Eastern Arizona Courier Article by Tom Bodus
Graham County voters on Tuesday sided with a decision county supervisors made nearly a year and a half ago.
They passed Proposition 401, a local ballot measure that will allow two of the six NatureSweet greenhouse complexes near Bonita to be rezoned from A (general land use) to M-X (unlimited manufacturing land use) so that the company can complete a sale of the properties to cannabis cultivator Bayacan LLC.
Although results of the election are not official yet, there was sufficient distance between yes votes (5,751) and no votes (4,863) to indicate the matter is all but settled.
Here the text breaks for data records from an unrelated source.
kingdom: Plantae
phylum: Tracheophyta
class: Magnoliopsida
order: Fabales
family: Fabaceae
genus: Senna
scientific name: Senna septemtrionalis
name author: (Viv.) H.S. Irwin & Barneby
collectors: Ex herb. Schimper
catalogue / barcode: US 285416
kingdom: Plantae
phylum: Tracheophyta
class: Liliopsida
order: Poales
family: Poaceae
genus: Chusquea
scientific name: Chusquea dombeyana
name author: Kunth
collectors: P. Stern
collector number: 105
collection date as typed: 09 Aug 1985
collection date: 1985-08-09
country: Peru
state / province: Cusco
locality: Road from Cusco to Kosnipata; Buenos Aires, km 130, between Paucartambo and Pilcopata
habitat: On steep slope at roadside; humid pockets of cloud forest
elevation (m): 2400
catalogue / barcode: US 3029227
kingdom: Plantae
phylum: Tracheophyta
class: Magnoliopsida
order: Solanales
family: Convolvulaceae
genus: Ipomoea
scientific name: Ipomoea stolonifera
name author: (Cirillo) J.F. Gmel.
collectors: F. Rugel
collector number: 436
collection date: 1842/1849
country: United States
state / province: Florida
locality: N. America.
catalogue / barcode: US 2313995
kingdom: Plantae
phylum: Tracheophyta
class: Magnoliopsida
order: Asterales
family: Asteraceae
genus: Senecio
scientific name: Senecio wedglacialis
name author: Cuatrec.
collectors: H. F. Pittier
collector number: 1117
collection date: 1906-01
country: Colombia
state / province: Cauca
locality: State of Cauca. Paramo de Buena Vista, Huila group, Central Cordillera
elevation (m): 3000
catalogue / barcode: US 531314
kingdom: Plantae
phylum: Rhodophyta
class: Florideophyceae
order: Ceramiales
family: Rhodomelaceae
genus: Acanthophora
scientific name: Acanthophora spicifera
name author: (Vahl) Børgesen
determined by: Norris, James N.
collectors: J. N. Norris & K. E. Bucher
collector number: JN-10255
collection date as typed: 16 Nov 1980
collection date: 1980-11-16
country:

“We want to thank Graham County voters and the Board of Supervisors for this tremendous opportunity to diversify the greenhouse campus in Bonita,” Heather Dukes, the legal representative for NatureSweet and Bayacan in their Proposition 401 campaign. “Both the supervisors and voters spent a significant amount of time learning about the history of the greenhouses and our future plans to create sustainable operations by cultivating medical grade cannabis on Sites 5 and 6. We want to recognize the community’s considerable efforts to attend meetings, to ask the difficult questions, and to inform their families, coworkers and neighbors of the importance of this vote.”
Proposition 401 was born from a signature drive that followed a June 21, 2021, Graham County Board of Supervisors meeting in which the supervisors voted 2-1 to change the zoning of two of NatureSweet’s greenhouse complexes. The M-X designation would allow for the cultivation of marijuana within the facilities, which in turn would allow NatureSweet to complete their sale to Bayacan.
By July 2021, two groups were pursuing enough signatures to initiate a ballot referendum to have the supervisors’ decision overturned.
One of them, calling itself Respect the Will of the People, succeeded in gaining the requisite signatures to place the measure on the November 2022 ballot. The Scottsdale-based group lists its chairman as George Khalaf, a conservative political strategist and consultant who’s listed as president of Data Orbital, a data and survey research firm, and as managing partner of the Resolute Group, a public relations firm.
Khalaf had not responded to a request for comment as of press time.
Bryant Ambelang, president and CEO of NatureSweet Ltd., previously said on multiple occasions that NatureSweet would withdraw its operation from Graham County entirely if Proposition 401 failed.
“While this rezoning approval was a crucial victory for us, our work here is not finished,” Dukes said. “We are committed to implementing the diversification plan in the coming months and years in accordance with state and county requirements and regulations. We are committed to recruiting job applicants from Graham County and the San Carlos Apache Tribe. And we are committed to being a good neighbor and partner within this community.”